[Supplied material]
────

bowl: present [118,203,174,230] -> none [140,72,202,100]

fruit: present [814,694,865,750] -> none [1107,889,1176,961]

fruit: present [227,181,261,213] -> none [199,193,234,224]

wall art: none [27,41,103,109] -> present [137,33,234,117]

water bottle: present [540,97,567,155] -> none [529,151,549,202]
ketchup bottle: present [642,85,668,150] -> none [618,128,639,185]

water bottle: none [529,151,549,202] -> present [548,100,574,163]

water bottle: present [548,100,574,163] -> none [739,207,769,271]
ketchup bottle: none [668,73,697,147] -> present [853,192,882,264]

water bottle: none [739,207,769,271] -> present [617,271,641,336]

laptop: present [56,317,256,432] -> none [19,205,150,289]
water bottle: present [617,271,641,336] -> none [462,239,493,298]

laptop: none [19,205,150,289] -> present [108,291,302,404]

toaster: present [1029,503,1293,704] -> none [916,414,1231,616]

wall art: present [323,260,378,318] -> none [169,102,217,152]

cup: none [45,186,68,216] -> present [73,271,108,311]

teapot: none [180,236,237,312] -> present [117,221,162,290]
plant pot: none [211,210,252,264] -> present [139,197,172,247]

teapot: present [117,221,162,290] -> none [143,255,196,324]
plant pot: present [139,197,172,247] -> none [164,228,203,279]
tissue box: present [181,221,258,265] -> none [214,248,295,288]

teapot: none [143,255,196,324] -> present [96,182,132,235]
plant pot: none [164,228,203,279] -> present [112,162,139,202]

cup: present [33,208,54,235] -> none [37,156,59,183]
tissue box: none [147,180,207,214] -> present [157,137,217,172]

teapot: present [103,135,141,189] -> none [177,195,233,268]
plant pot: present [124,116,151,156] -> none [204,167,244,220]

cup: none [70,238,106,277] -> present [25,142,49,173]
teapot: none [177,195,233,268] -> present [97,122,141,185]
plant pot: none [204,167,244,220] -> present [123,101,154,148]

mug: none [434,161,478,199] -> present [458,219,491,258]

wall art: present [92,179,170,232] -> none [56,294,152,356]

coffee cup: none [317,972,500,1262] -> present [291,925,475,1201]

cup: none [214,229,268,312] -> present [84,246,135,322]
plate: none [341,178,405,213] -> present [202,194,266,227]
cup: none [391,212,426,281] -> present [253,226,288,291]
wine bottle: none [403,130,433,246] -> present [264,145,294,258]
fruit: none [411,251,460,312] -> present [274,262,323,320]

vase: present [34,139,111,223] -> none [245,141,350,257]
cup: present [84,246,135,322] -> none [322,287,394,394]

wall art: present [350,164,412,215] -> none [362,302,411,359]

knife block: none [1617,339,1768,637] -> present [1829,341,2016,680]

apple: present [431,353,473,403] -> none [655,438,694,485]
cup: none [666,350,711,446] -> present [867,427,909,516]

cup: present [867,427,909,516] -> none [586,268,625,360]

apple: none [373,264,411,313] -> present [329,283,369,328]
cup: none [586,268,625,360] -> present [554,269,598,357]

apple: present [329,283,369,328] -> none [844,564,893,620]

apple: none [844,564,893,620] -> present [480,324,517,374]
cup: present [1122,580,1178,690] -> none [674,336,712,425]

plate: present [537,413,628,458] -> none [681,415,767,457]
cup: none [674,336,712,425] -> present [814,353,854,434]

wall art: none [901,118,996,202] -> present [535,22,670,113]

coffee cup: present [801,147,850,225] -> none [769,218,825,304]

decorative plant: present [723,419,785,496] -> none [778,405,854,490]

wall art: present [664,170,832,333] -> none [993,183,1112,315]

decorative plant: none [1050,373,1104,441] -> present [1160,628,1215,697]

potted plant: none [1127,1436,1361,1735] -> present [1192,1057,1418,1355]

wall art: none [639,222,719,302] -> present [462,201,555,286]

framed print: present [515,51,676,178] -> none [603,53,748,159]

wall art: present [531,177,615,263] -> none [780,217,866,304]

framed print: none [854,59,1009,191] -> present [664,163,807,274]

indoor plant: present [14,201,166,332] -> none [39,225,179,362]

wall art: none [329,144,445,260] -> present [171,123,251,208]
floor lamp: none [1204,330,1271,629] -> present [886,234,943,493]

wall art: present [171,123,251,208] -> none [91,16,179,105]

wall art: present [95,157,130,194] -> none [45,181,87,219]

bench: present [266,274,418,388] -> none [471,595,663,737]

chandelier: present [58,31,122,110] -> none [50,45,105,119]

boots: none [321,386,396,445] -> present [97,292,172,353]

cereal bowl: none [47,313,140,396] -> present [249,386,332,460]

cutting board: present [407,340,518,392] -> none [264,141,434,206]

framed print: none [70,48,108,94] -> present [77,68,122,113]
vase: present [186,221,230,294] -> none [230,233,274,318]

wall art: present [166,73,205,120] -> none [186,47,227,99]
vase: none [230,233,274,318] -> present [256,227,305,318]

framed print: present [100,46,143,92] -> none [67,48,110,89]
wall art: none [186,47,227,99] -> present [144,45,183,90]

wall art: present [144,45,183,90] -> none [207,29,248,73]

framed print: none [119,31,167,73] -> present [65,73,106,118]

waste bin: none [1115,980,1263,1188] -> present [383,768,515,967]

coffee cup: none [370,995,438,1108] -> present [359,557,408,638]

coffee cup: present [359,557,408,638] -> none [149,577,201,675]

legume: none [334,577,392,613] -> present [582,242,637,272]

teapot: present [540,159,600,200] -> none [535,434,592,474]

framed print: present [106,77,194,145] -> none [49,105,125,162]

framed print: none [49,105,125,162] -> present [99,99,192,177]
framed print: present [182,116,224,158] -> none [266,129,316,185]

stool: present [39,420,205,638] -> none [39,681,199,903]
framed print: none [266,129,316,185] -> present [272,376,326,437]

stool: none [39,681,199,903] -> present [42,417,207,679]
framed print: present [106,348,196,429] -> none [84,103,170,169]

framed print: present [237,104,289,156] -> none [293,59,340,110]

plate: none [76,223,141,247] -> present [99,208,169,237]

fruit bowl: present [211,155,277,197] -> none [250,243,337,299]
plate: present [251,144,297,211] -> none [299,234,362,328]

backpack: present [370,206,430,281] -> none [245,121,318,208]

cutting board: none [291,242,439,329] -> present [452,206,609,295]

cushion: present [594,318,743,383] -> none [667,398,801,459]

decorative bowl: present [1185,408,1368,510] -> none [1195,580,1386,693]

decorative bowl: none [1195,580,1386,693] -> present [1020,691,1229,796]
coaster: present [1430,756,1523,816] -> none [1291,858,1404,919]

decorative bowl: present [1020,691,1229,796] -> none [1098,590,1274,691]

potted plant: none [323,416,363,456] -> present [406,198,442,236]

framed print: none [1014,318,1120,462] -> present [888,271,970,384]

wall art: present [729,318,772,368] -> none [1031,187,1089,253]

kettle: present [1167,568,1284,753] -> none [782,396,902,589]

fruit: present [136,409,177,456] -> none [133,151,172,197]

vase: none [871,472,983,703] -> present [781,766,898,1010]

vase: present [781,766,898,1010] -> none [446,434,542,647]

────

[About this task] From the entries above, give again exactly the lines running from the line with "vase: present [34,139,111,223]" to the line with "framed print: present [515,51,676,178]"; include both of those lines.

[Solution to the exercise]
vase: present [34,139,111,223] -> none [245,141,350,257]
cup: present [84,246,135,322] -> none [322,287,394,394]

wall art: present [350,164,412,215] -> none [362,302,411,359]

knife block: none [1617,339,1768,637] -> present [1829,341,2016,680]

apple: present [431,353,473,403] -> none [655,438,694,485]
cup: none [666,350,711,446] -> present [867,427,909,516]

cup: present [867,427,909,516] -> none [586,268,625,360]

apple: none [373,264,411,313] -> present [329,283,369,328]
cup: none [586,268,625,360] -> present [554,269,598,357]

apple: present [329,283,369,328] -> none [844,564,893,620]

apple: none [844,564,893,620] -> present [480,324,517,374]
cup: present [1122,580,1178,690] -> none [674,336,712,425]

plate: present [537,413,628,458] -> none [681,415,767,457]
cup: none [674,336,712,425] -> present [814,353,854,434]

wall art: none [901,118,996,202] -> present [535,22,670,113]

coffee cup: present [801,147,850,225] -> none [769,218,825,304]

decorative plant: present [723,419,785,496] -> none [778,405,854,490]

wall art: present [664,170,832,333] -> none [993,183,1112,315]

decorative plant: none [1050,373,1104,441] -> present [1160,628,1215,697]

potted plant: none [1127,1436,1361,1735] -> present [1192,1057,1418,1355]

wall art: none [639,222,719,302] -> present [462,201,555,286]

framed print: present [515,51,676,178] -> none [603,53,748,159]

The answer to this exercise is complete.